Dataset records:
-- Begin --

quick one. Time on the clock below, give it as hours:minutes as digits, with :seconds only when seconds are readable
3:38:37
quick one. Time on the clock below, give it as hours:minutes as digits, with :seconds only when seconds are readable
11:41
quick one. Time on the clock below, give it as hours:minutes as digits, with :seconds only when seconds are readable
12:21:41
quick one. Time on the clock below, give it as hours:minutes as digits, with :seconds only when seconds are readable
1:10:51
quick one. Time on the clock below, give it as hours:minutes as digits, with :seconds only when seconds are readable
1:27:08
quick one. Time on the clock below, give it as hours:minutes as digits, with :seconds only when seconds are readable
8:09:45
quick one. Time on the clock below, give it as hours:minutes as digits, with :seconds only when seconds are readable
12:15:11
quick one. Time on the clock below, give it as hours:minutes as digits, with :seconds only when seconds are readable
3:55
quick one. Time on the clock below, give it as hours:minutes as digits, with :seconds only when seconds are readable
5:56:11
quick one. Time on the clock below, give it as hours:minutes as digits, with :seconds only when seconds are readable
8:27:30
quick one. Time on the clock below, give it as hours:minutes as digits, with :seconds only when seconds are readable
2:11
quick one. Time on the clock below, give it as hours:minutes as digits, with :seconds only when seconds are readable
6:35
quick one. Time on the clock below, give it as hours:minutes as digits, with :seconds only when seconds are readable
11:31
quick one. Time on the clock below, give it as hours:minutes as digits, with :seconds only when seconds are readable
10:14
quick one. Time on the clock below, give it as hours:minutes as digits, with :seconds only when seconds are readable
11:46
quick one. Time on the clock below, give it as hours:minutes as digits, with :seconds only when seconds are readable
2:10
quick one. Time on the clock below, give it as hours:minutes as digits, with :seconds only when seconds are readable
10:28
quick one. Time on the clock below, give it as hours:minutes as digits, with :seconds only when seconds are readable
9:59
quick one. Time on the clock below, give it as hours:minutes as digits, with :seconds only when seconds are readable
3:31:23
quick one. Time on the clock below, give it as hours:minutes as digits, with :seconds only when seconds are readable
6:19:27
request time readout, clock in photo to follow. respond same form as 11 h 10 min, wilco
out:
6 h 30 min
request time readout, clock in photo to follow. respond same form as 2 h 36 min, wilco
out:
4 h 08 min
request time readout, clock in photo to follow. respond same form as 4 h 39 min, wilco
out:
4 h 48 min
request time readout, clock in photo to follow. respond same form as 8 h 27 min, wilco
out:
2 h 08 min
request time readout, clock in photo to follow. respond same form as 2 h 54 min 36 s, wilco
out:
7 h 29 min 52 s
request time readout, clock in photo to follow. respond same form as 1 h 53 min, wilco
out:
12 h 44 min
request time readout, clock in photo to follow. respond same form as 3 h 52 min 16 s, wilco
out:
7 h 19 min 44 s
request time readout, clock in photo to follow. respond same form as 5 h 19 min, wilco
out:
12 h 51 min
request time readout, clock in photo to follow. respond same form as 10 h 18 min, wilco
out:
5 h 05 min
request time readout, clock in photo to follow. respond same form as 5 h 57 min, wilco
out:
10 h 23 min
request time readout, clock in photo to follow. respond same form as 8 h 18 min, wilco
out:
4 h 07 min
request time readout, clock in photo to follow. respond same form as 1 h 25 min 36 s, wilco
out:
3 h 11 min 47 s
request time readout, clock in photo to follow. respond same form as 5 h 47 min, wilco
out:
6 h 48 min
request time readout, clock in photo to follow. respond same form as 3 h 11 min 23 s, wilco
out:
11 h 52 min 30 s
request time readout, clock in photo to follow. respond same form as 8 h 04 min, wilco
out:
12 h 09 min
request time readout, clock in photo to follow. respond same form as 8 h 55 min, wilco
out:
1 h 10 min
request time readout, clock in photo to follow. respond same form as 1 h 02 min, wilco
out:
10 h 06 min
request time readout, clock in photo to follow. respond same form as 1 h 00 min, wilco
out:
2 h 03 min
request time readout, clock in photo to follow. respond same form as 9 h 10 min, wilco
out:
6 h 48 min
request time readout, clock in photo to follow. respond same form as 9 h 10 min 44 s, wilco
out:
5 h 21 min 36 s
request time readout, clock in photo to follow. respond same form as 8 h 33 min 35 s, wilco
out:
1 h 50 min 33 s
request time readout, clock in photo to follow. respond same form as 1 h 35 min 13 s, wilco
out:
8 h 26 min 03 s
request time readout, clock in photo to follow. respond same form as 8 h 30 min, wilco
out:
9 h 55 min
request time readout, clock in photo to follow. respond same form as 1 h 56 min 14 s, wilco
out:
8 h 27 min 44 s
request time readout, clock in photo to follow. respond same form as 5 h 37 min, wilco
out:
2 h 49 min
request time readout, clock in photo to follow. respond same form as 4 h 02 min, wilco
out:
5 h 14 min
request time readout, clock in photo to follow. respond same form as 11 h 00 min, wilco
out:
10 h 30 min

-- End --

THE REQUEST: Put the rows starting at the line that contains "30 min, wilco" and ending at the line that contains "8 h 27 min 44 s" into a numbered list, with blank lines left out.

EXERCISE OUTPUT:
1. request time readout, clock in photo to follow. respond same form as 8 h 30 min, wilco
2. out:
3. 9 h 55 min
4. request time readout, clock in photo to follow. respond same form as 1 h 56 min 14 s, wilco
5. out:
6. 8 h 27 min 44 s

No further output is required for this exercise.